Une fiction dont l’action se déroule en 1789, dans une petite ville du sud-ouest de la France ; contrairement aux apparences, ce n’est pas un roman historique. C’est une uchronie dont l’enjeu politique n’est pas les États généraux ni la Révolution française, mais la réforme de l’Église géminite. Défier l’histoire, c’est justement le propre de l’uchronie. Comme certains ont réécrit le Québec avec un référendum gagnant, Élisabeth Vonarburg a réécrit le monde avec la sœur jumelle de Jésus, Sophia.
Senso, Pierrino et Jiliane, qui n’ont de la magie qu’une idée vague, sont dès la première ligne confrontés à la « fenêtre-de-trop », laquelle n’est visible que d’un point de vue. Ensuite, ils découvrent la carte magique, puis leur grand-mère issue du pays qu’on désigne par là-bas.
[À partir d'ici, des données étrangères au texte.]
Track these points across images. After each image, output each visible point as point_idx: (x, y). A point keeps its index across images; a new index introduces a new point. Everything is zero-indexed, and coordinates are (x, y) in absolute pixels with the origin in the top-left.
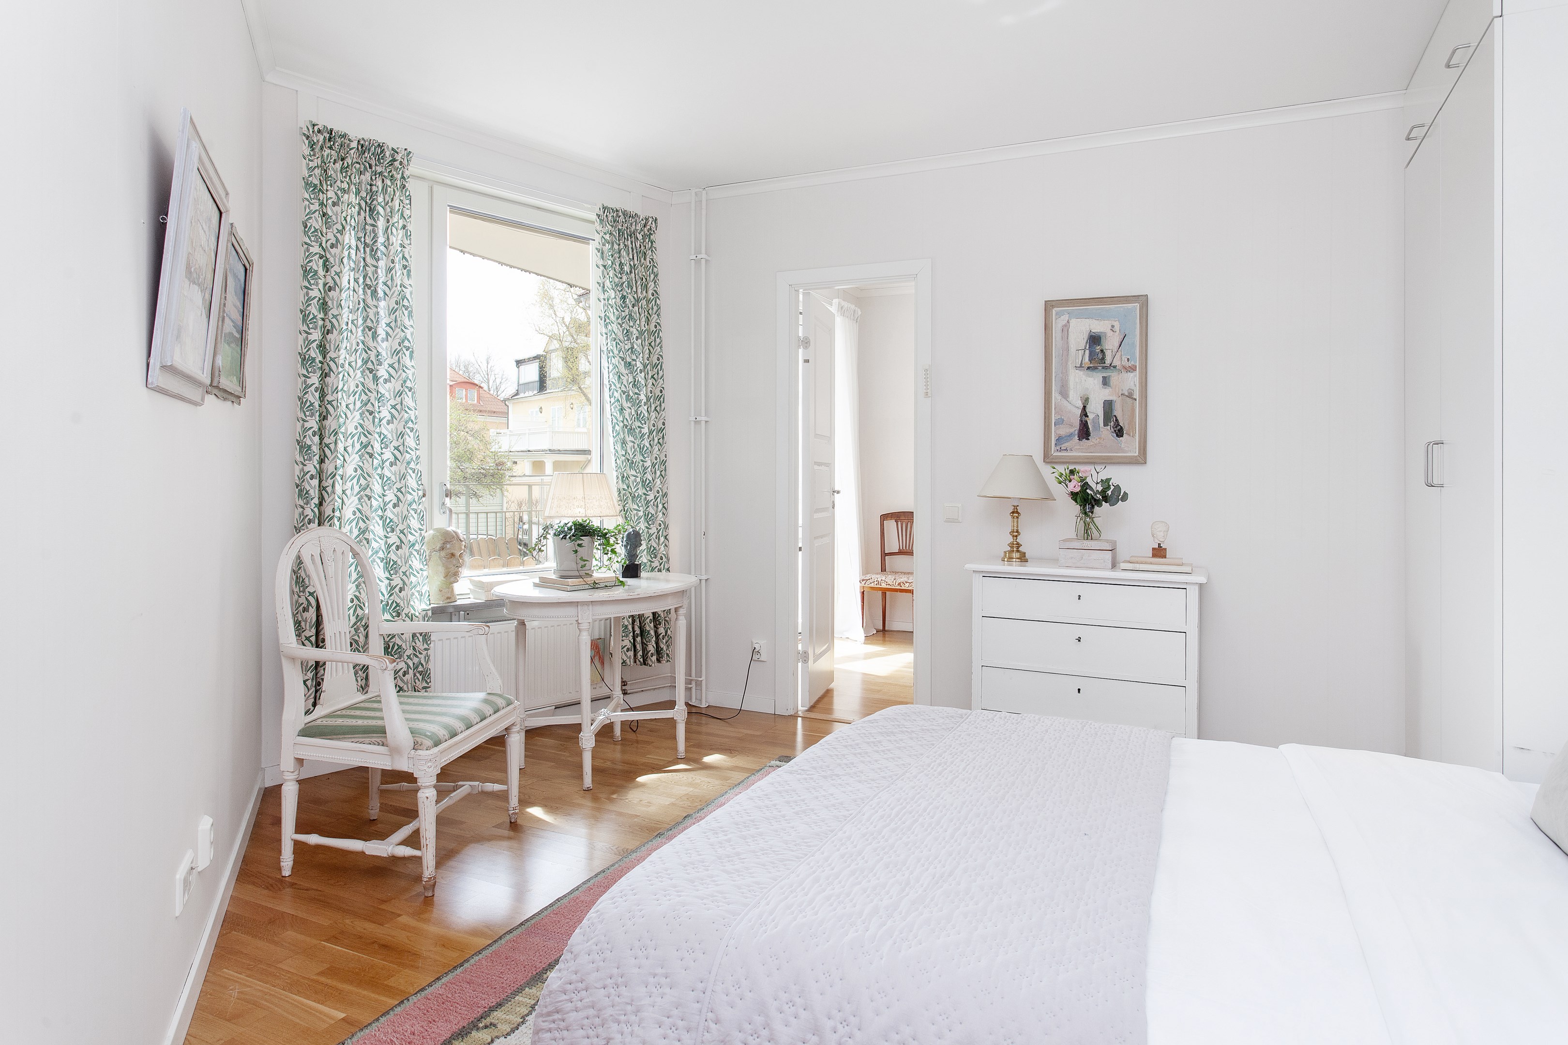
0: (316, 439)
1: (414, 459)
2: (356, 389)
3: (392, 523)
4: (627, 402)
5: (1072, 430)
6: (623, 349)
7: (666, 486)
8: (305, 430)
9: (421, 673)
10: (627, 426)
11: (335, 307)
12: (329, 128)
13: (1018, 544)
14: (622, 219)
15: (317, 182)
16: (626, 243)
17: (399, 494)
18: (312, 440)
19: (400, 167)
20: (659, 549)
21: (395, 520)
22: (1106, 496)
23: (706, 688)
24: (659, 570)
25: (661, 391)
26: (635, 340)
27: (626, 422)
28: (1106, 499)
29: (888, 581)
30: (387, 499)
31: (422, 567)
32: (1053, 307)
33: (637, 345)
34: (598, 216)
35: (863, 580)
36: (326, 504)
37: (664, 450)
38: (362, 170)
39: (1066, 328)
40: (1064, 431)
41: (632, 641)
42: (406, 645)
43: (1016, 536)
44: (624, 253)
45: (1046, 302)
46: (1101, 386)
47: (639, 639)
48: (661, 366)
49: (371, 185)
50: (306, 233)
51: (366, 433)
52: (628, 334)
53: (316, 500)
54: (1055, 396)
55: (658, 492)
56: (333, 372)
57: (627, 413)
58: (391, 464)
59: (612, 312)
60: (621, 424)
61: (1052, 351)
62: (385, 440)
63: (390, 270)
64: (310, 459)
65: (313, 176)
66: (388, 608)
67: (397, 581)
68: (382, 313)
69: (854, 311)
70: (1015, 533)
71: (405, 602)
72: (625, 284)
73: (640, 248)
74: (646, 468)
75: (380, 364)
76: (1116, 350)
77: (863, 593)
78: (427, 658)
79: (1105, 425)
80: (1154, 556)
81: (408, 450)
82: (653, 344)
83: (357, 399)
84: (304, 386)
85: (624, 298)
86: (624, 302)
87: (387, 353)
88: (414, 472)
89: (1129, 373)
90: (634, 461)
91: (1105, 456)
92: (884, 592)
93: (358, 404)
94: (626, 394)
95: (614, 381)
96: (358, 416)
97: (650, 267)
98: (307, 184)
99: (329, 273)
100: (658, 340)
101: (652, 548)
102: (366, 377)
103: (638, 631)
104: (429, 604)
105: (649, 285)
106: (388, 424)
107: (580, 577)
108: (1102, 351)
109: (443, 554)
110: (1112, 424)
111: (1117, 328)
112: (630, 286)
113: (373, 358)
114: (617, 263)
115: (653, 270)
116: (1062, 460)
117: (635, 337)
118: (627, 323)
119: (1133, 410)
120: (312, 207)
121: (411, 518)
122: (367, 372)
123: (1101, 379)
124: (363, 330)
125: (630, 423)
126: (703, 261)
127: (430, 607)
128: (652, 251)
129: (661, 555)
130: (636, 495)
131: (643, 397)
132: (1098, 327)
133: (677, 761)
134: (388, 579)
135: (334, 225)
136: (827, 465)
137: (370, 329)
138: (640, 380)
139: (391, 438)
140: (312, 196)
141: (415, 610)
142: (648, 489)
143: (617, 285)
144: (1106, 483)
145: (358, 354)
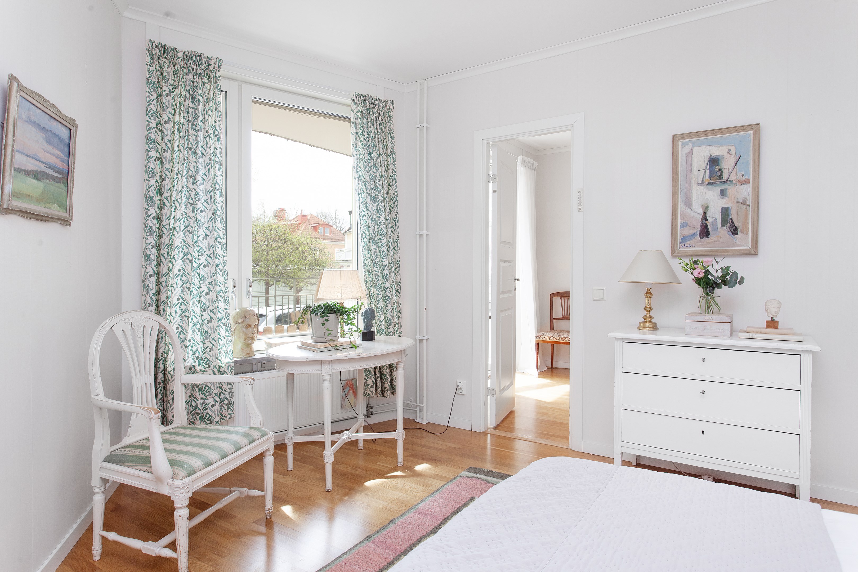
0: (154, 250)
1: (222, 263)
2: (181, 217)
3: (205, 306)
4: (371, 223)
5: (694, 231)
6: (369, 188)
7: (399, 278)
8: (147, 245)
9: (226, 404)
10: (372, 238)
11: (168, 163)
12: (163, 45)
13: (650, 317)
14: (369, 101)
15: (156, 81)
16: (372, 118)
17: (210, 286)
18: (151, 251)
19: (213, 70)
20: (393, 320)
21: (207, 303)
22: (725, 281)
23: (426, 411)
24: (394, 334)
25: (396, 215)
26: (378, 181)
27: (371, 236)
28: (725, 282)
29: (555, 337)
30: (202, 289)
31: (228, 334)
32: (679, 139)
33: (379, 184)
34: (353, 100)
35: (538, 336)
36: (162, 294)
37: (398, 254)
38: (187, 72)
39: (690, 155)
40: (687, 232)
41: (374, 381)
42: (214, 386)
43: (649, 311)
44: (370, 124)
45: (673, 136)
46: (719, 196)
47: (379, 380)
48: (396, 199)
49: (193, 82)
50: (147, 114)
51: (187, 246)
52: (373, 177)
53: (154, 291)
54: (681, 206)
55: (393, 282)
56: (166, 206)
57: (371, 230)
58: (205, 266)
59: (362, 164)
60: (368, 237)
61: (678, 172)
62: (201, 250)
63: (205, 138)
64: (149, 264)
65: (153, 76)
66: (202, 362)
67: (208, 344)
68: (200, 166)
69: (533, 164)
70: (648, 309)
71: (214, 358)
72: (371, 145)
73: (382, 120)
74: (384, 266)
75: (198, 200)
76: (732, 169)
77: (538, 344)
78: (231, 394)
79: (723, 225)
80: (768, 327)
81: (218, 256)
82: (391, 184)
83: (182, 224)
84: (146, 215)
85: (370, 154)
86: (370, 157)
87: (203, 193)
88: (221, 271)
89: (743, 186)
90: (376, 261)
91: (722, 250)
92: (552, 344)
93: (183, 227)
94: (371, 217)
95: (364, 209)
96: (182, 235)
97: (389, 133)
98: (148, 82)
99: (164, 141)
100: (394, 182)
101: (388, 319)
102: (188, 209)
103: (378, 374)
104: (232, 358)
105: (388, 145)
106: (203, 240)
107: (327, 342)
108: (720, 170)
109: (243, 325)
110: (728, 225)
111: (733, 151)
112: (374, 146)
113: (192, 196)
114: (365, 131)
115: (391, 135)
116: (686, 254)
117: (378, 180)
118: (372, 170)
119: (747, 214)
120: (152, 97)
121: (219, 302)
122: (189, 205)
123: (719, 191)
124: (187, 178)
125: (374, 236)
126: (425, 128)
127: (233, 360)
128: (390, 122)
129: (395, 324)
130: (378, 284)
131: (383, 219)
132: (716, 152)
133: (395, 470)
134: (202, 342)
135: (167, 108)
136: (510, 262)
137: (191, 177)
138: (381, 208)
139: (205, 249)
140: (152, 90)
141: (222, 363)
142: (386, 280)
143: (365, 146)
144: (726, 270)
145: (183, 194)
Au récit des frères jumeaux et de leur sœur, s’interpole celui de leur ancêtre, le jeune Gilles, en qui on décèle le talent nécessaire à la pratique des magies verte et bleue.
Si ce premier volume relate les premiers contacts de quatre enfants avec la magie, il ne s’adresse pas le moins du monde aux inconditionnels de Harry Potter. L’auteure y cultive un langage soutenu, mais aussi quelques longueurs qui suffiraient à décourager les jeunes lecteurs de J. K. Rowling. En effet, la saga d’Élisabeth Vonarburg nécessite une mise en contexte d’autant plus longue que le lecteur doit apprivoiser de nouveaux repères.
L’univers parallèle dans lequel on nous immerge est d’un réalisme tout en subtilité. Le lecteur doit réapprendre à penser et non pas accepter un contrat de lecture dans lequel figure l’invraisemblable. Si le suspense met 300 pages à se manifester, le purgatoire entre notre monde et l’imaginaire de l’écrivaine n’est pas dénué d’intérêt. Cet ouvrage se lit comme on ouvre une porte : non sans quelque appréhension de ce qu’on découvrira par la suite. Une fenêtre magique ? À tout le moins une imagination foisonnante.